Crisi Complessa28 gennaio 2024 12:22

Doppia cassa

Raddoppiate nell'ultimo anno le ore di cassa integrazione in provincia di Savona. Isolamento infrastrutturale, arretramento tecnologico, fragilità economica (di Franco Astengo)

Doppia cassa

Tra il 2022 e il 2023 sono raddoppiate le ore di cassa integrazione nella provincia di Savona.

Considerata la fragilità del nostro tessuto produttivo è evidente che si tratta di alcuni casi di grande portata: la SANAC, ultimo aggancio al ciclo siderurgico, la Piaggio per la quale esiste una questione di competitività tecnologica che coinvolge anche gli stabilimenti sussidiari, la Noberasco che ha attraversato un periodo di forte difficoltà.

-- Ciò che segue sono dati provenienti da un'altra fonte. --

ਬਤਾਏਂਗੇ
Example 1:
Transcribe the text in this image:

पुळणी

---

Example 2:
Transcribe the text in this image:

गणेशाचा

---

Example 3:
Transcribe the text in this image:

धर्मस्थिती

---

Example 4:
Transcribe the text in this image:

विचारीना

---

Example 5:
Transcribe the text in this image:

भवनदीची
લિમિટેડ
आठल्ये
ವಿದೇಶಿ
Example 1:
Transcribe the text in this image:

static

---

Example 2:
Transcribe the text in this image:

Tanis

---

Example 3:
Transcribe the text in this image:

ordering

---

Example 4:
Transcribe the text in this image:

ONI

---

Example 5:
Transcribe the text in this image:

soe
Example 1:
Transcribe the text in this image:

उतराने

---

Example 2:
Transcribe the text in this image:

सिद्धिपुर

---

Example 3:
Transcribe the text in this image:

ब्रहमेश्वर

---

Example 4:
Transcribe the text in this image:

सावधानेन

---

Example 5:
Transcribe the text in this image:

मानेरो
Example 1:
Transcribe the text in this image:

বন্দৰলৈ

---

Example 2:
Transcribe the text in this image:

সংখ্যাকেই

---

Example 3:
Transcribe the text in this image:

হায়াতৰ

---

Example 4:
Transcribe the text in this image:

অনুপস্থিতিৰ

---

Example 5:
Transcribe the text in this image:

Appare evidente che manca un bilancio vero e serio degli esiti di quell'area industriale di crisi complessa in itinere dal 2016.

Intanto sono esplosi i casi del rigassificatore nella rada di Savona - Vado e del deposito di GNL sempre nel porto di Vado all'interno del quale si dovrebbero costruire i cassoni per la nuova diga foranea di Genova: tutte attività (prescindendo dalla questione ambientale che nel caso del rigassificatore è assolutamente prioritaria) a bassissimo tasso di know-how e di conseguenza a bassissimo incremento occupazionale.

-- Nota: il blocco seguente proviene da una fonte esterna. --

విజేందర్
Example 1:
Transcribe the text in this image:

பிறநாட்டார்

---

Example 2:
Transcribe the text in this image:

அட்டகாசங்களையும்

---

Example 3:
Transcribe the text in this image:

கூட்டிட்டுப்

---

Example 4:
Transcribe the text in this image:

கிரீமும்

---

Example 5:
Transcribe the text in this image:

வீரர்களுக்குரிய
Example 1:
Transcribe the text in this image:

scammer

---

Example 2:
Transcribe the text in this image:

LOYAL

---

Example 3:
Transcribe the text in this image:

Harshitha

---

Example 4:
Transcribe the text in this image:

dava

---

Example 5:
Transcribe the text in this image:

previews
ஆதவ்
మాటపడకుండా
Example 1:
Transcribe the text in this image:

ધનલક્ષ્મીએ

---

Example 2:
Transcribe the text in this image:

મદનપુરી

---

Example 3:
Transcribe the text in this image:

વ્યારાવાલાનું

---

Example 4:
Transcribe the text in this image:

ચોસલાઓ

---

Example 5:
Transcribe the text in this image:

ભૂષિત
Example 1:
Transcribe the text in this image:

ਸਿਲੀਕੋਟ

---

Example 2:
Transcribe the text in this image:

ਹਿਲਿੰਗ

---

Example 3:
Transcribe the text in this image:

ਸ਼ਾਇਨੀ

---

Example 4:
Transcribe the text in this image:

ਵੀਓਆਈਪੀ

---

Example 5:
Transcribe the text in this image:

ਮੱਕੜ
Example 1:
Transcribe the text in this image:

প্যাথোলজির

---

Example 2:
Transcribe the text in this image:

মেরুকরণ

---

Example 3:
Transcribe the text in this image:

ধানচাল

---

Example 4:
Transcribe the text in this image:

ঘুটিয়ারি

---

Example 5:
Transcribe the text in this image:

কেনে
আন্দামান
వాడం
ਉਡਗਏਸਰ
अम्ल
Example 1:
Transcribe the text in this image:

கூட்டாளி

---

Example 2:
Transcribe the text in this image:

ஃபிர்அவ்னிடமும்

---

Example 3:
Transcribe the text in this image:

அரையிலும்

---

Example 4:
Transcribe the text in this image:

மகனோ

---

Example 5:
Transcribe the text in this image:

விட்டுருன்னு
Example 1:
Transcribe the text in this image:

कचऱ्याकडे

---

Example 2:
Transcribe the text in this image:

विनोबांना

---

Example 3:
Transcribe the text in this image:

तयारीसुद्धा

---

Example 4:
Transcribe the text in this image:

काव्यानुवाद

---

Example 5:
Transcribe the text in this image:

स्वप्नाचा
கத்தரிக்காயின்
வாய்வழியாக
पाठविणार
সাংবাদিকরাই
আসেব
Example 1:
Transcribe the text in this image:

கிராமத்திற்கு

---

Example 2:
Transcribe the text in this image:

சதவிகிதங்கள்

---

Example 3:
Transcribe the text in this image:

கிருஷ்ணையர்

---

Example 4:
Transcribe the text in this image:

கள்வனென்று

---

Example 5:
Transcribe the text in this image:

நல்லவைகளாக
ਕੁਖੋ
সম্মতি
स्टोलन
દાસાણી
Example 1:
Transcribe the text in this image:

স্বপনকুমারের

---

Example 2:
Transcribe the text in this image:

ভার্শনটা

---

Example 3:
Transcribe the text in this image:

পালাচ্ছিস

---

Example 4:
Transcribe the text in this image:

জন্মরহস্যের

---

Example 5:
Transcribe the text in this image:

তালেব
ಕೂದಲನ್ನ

  Istituzioni, imprenditori e sindacato avevano puntato molto sulla costruzione della piattaforma Maersk a Vado Ligure allo scopo di incrementare traffici portuali e logistica. Addirittura si è parlato di Vado come uno dei terminali della “nuova via della seta” che l’espansionismo economico cinese stava aprendo tra l’Estremo Oriente e l’Europa e che il governo Italiano ha abbandonato per ragioni di carattere geopolitico allo scopo di accentuare il proprio allineamento agli USA.

 Cancellata colpevolmente la presenza industriale a Savona Città dallo scambio deindustrializzazione /speculazione edilizia il nodo più intricato del rapporto lavoro/territorio nell’area vadese e in quella della Val Bormida è stato rappresentato dal rapporto lavoro/ambiente emblematizzato da due vertenze storiche: quella ACNA durata decenni e diventata “caso europeo” e quella Tirreno Power. Assieme alla (altrettanto colpevole) dismissione di Ferrania dovuta alla miopia di quella dirigenza industriale in una fase di radicale trasformazione tecnologica del settore, le vicende ACNA e Tirreno Power hanno posto in evidenza il tema delle aree dismesse e del loro necessario riutilizzo e bonifica.

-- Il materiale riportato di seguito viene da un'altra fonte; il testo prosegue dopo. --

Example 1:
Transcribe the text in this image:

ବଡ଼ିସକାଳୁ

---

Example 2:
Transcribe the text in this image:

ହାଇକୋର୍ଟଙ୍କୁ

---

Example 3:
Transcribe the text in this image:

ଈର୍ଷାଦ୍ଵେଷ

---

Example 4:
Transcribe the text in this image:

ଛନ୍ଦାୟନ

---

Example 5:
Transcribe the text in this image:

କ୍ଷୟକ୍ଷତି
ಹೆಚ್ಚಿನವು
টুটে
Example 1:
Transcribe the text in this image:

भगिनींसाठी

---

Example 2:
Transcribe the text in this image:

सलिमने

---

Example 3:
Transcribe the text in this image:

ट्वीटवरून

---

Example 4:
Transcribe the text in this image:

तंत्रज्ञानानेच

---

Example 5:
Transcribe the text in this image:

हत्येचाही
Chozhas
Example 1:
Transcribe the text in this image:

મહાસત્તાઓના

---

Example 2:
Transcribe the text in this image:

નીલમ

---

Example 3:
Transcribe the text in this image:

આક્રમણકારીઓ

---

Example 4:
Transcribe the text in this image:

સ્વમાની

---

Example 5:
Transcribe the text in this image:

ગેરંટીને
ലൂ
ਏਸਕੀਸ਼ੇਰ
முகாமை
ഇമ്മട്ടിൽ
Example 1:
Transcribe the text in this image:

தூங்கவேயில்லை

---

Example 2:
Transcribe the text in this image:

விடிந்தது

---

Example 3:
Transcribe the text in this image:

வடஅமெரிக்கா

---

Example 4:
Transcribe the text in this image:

Il caso clamoroso rimane quello dell’ACNA.

Con questo intervento si trascurano, per ragioni di spazio, una serie di considerazioni che pure dovrebbero essere svolte al proposito di diversi argomenti (invecchiamento della popolazione, migrazione, fuga dei cervelli, importante presenza di piccola industria e artigianato).

Lo scopo di questo testo è soltanto quello di riavviare una discussione sui nodi di fondo: senza una presenza industriale adeguata, anche e soprattutto dal punto di vista della qualità tecnologica, non sarà possibile alcun rilancio: i servizi fuggono (logicamente) e il turismo è di secondo, se non di terz’ordine gestito corporativamente e in dimensione meramente speculativa e in ogni caso settore sempre e comunque complementare in una situazione come la nostra e più in generale, siamo vicini, ma non siamo la Costa Azzurra (sul cui territorio comunque non sono rose e fiori).

L’idea sarebbe quella di riflettere su di una “vertenza industria” da supportare con un’adeguata capacità di programmazione, individuando settori e aree d’insediamento e sollevando il tema - decisivo - dell'isolamento del nostro territorio sul piano infrastrutturale stradale e ferroviario: isolamento da rompere lavorando soprattutto in funzione del rapporto tra la provincia di Savona e il Nord Ovest.